US-Geheimdienstkoordinatorin Avril Haines hatte am Freitag einen Bericht freigegeben, in dem Kronprinz Mohammed für die Ermordung Khashoggis verantwortlich gemacht wird. "Unserer Einschätzung zufolge genehmigte der saudiarabische Kronprinz Mohammed bin Salman einen Einsatz in Istanbul, Türkei, um den saudiarabischen Journalisten Jamal Khashoggi zu ergreifen oder zu töten", heißt es in dem Bericht.

Khashoggi war am 2. Oktober 2018 im saudiarabischen Konsulat in Istanbul von einem 15-köpfigen saudiarabischen Kommando ermordet worden, seine Leiche wurde zerstückelt. Der Journalist lebte damals im Exil in den USA und schrieb dort für die angesehene Tageszeitung "Washington Post", wollte in dem Konsulat aber Unterlagen für seine Heirat mit seiner türkischen Freundin abholen.

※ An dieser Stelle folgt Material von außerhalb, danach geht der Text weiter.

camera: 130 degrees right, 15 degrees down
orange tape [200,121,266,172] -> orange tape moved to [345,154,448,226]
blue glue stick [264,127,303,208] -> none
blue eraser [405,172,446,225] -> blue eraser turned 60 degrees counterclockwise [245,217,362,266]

Unter internationalem Druck erklärte Riad nach wochenlangen Dementis, dass der regierungskritische Journalist "bei einem missglückten Einsatz zu seiner Festnahme" getötet worden sei. Eine Verwicklung des Kronprinzen wies das Königreich aber entschieden zurück.

Nach der Veröffentlichung des Geheimdienstberichts zum Fall Khashoggi verhängte die US-Regierung Sanktionen gegen zahlreiche saudiarabische Staatsbürger sowie gegen die Elite-Einheit, die den Mord an Khashoggi geplant und ausgeführt haben soll, nicht aber gegen den Kronprinzen selbst.